**What you need to do:**
The records that follow are to be repeated exactly, with the pictures removed.

== Data for the task ==

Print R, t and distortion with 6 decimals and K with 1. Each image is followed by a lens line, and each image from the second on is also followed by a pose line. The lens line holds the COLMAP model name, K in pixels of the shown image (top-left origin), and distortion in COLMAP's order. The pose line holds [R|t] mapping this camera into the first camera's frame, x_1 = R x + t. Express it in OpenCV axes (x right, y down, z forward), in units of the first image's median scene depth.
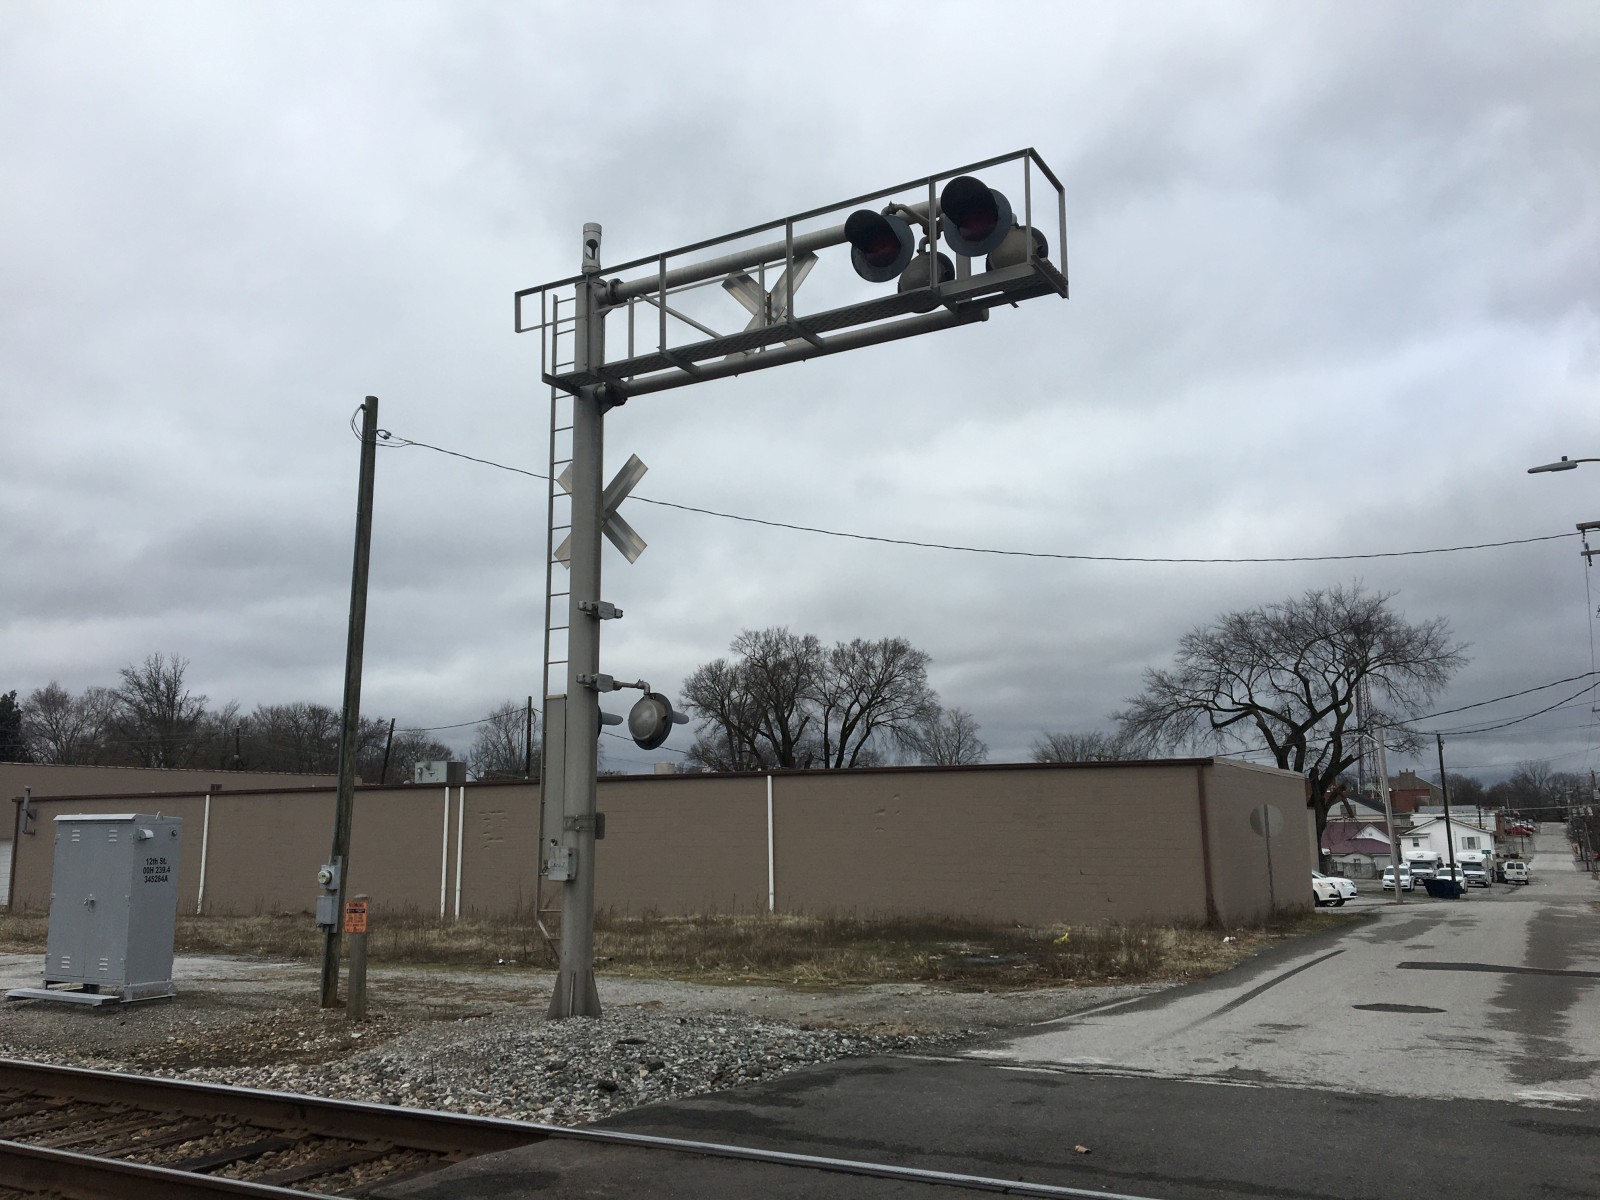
lens RADIAL K [[1340.5, 0, 800.0], [0, 1340.5, 600.0], [0, 0, 1]] dist [0.058966, -0.076653]
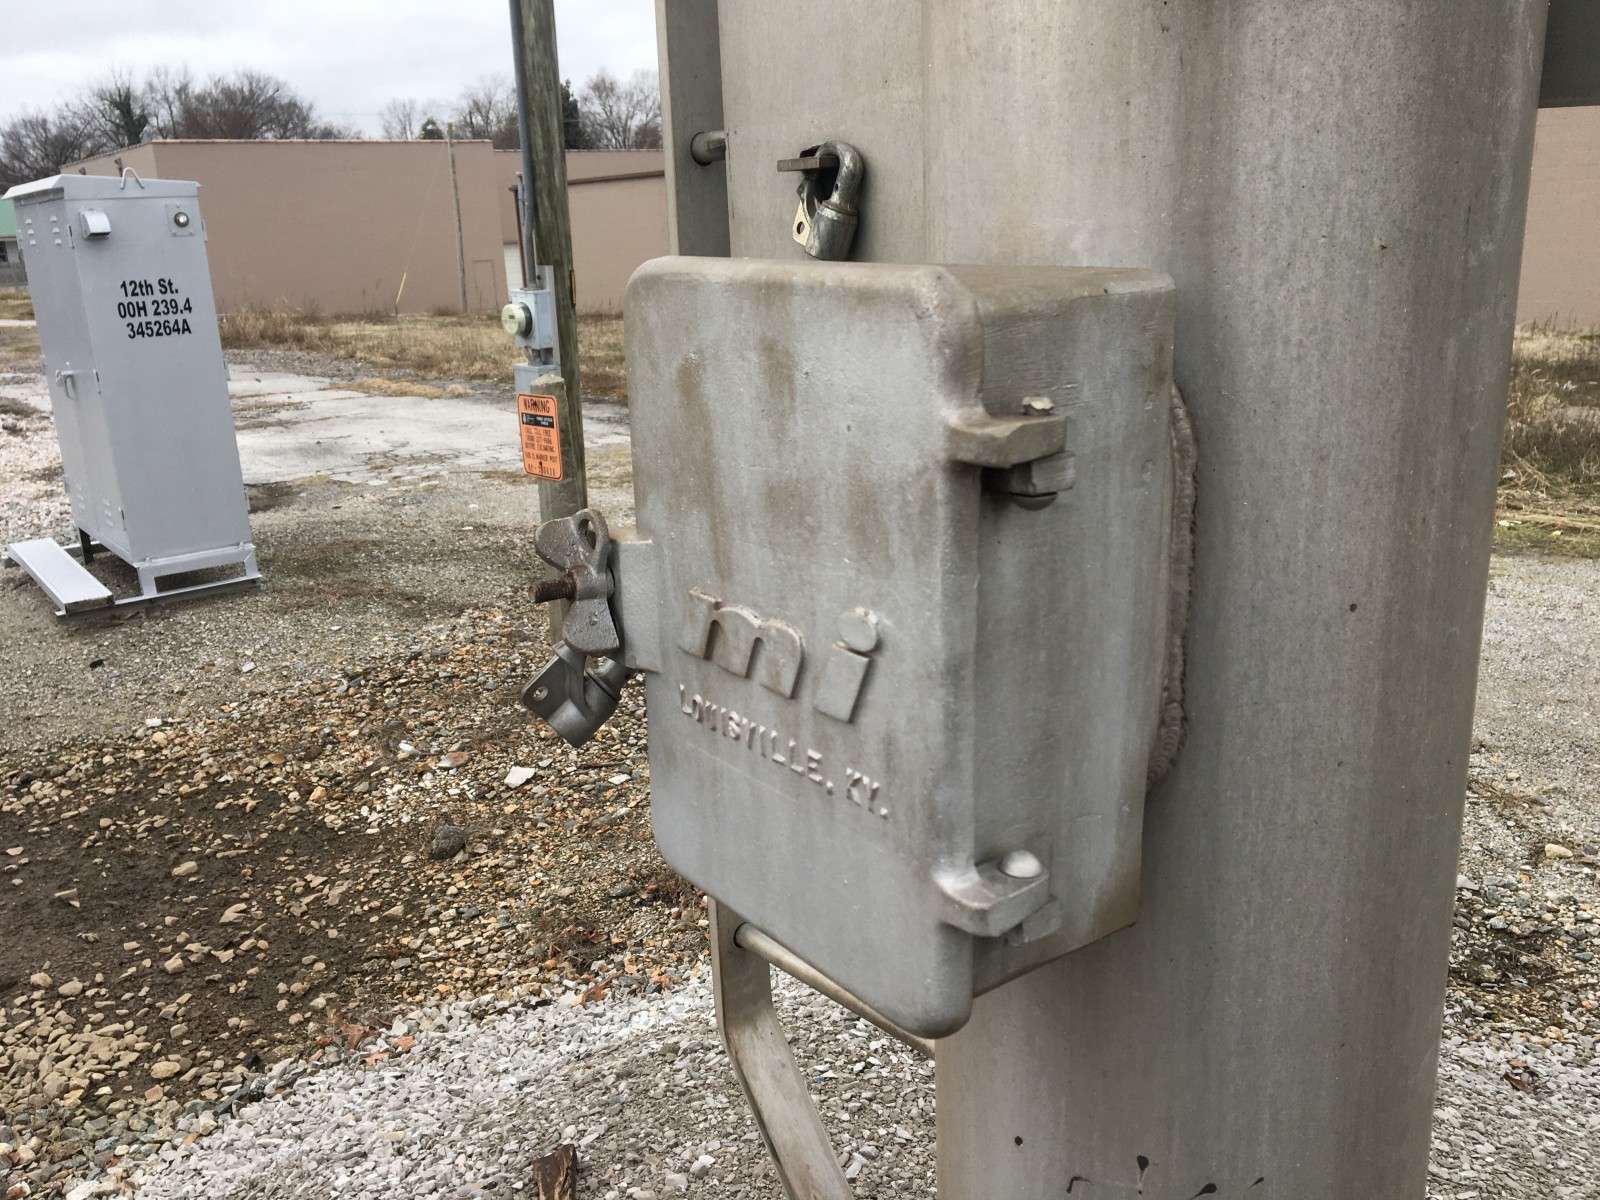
lens RADIAL K [[1341.3, 0, 785.3], [0, 1341.3, 612.5], [0, 0, 1]] dist [0.102996, -0.171392]
pose [[0.918313, 0.075750, -0.388540, -0.044475], [0.105284, 0.899432, 0.424191, 0.049030], [0.381597, -0.430447, 0.817984, 0.270468]]
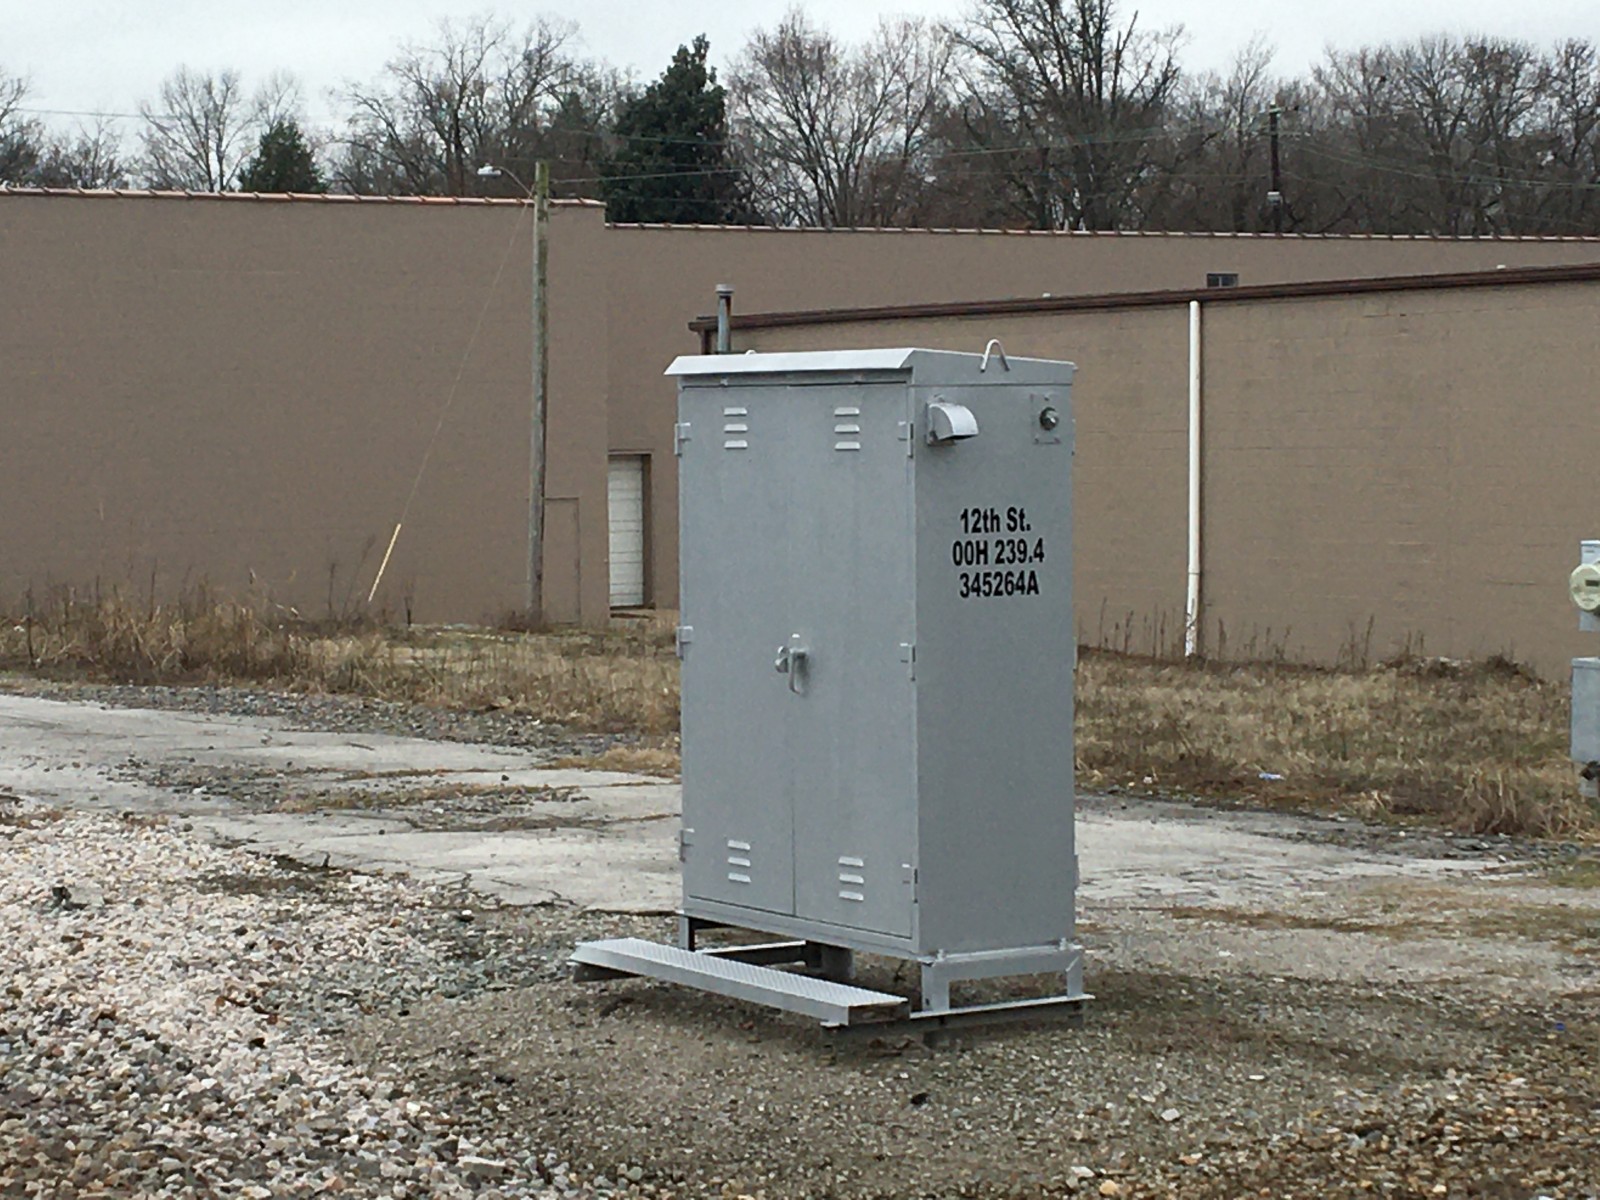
lens RADIAL K [[4088.6, 0, 668.0], [0, 4088.6, 602.5], [0, 0, 1]] dist [0.127942, 0.369154]
pose [[0.857627, 0.017993, -0.513957, -0.042469], [0.093351, 0.977338, 0.189988, 0.018265], [0.505729, -0.210917, 0.836512, 0.108934]]
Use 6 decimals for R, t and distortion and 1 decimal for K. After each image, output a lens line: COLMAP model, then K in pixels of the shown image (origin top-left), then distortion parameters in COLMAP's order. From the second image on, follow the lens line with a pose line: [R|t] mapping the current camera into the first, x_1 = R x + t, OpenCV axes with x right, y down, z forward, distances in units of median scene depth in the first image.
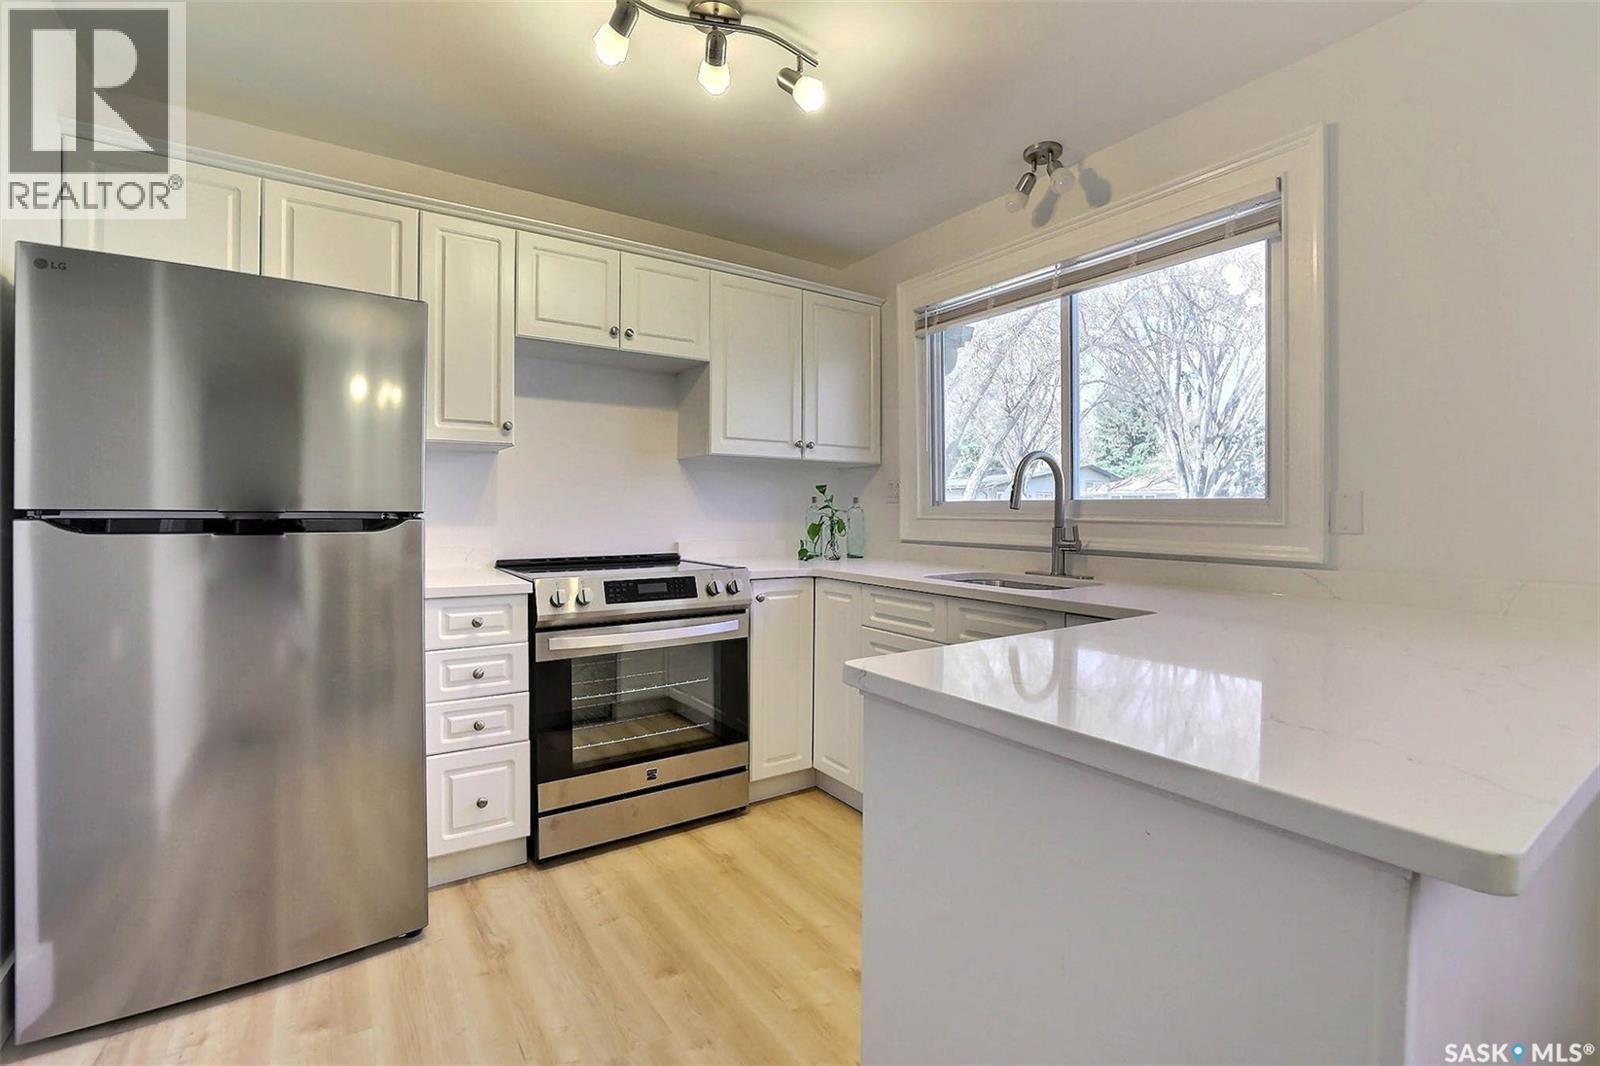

===

**Answer to this task:**
Print R, t and distortion with 6 decimals and K with 1. Each image is followed by a lens line, and each image from the second on is also followed by a pose line. The lens line holds the COLMAP model name, K in pixels of the shown image (top-left origin), and distortion in COLMAP's order. The pose line holds [R|t] mapping this camera into the first camera's frame, x_1 = R x + t. Express it in OpenCV axes (x right, y down, z forward), in units of the first image's median scene depth.
lens RADIAL K [[1340.5, 0, 800.0], [0, 1340.5, 600.0], [0, 0, 1]] dist [0.058966, -0.076653]
lens RADIAL K [[1341.3, 0, 785.3], [0, 1341.3, 612.5], [0, 0, 1]] dist [0.102996, -0.171392]
pose [[0.918313, 0.075750, -0.388540, -0.044475], [0.105284, 0.899432, 0.424191, 0.049030], [0.381597, -0.430447, 0.817984, 0.270468]]
lens RADIAL K [[4088.6, 0, 668.0], [0, 4088.6, 602.5], [0, 0, 1]] dist [0.127942, 0.369154]
pose [[0.857627, 0.017993, -0.513957, -0.042469], [0.093351, 0.977338, 0.189988, 0.018265], [0.505729, -0.210917, 0.836512, 0.108934]]
Use 6 decimals for R, t and distortion and 1 decimal for K. After each image, output a lens line: COLMAP model, then K in pixels of the shown image (origin top-left), then distortion parameters in COLMAP's order. From the second image on, follow the lens line with a pose line: [R|t] mapping the current camera into the first, x_1 = R x + t, OpenCV axes with x right, y down, z forward, distances in units of median scene depth in the first image.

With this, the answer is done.